This thread reminded me of a short Asimov story that finished with a pun. I grew up reading Asimov books, but there’s one short story that has bugged me for years.
It finished (something like) “Yuletide apes eat only *fruit and nuts”
And that, folks, is all I remember beyond the frustration of still not getting the joke. For someone who regularly trots out the whole of Death of a Foy from the same book, it just ain’t right.
Your help, please? Story synopsis as well as the meaning would probably be helpful at this stage.
Euell (pronounced “yule”) Gibbons was a famous “natural food” (like fruits and nuts) promoter in the early 1970s. And he was on a TV commercial saying things like “Ever eat a pine tree?”

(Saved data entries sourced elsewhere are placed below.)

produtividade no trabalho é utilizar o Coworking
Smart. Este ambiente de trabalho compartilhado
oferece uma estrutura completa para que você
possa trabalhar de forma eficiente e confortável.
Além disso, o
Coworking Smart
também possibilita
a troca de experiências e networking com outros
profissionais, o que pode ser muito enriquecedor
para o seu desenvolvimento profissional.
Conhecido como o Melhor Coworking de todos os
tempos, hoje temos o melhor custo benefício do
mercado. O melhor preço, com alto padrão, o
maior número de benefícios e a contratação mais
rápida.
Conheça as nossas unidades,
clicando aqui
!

Oh, I forgot to add, the story is just a shaggy dog story to support the final pun: Yule gibbons (which you remember as yuletide apes, and which sounds like Euell Gibbons) only eats fruits and nuts. Cause he (Euell that is) did eat a lot of fruits and nuts, if not quite exclusively, and was quite famous in pop culture for while.
And man does explanation suck every last bit of funny out of something that was barely funny to begin with.
Death of a Foy is my all time favourite. Sloane’s Teddy wasn’t bad, it’s just that I ‘got’ it very early on - I haven’t read these stories since 1986, I’m amazed I remember any of the details at all. Shows some good quality writing, that does.
Asimov’s funny stories paved the way for my love of Harry Harrison and the Stainless Steel Rat series, which paved the way for all things Pratchett.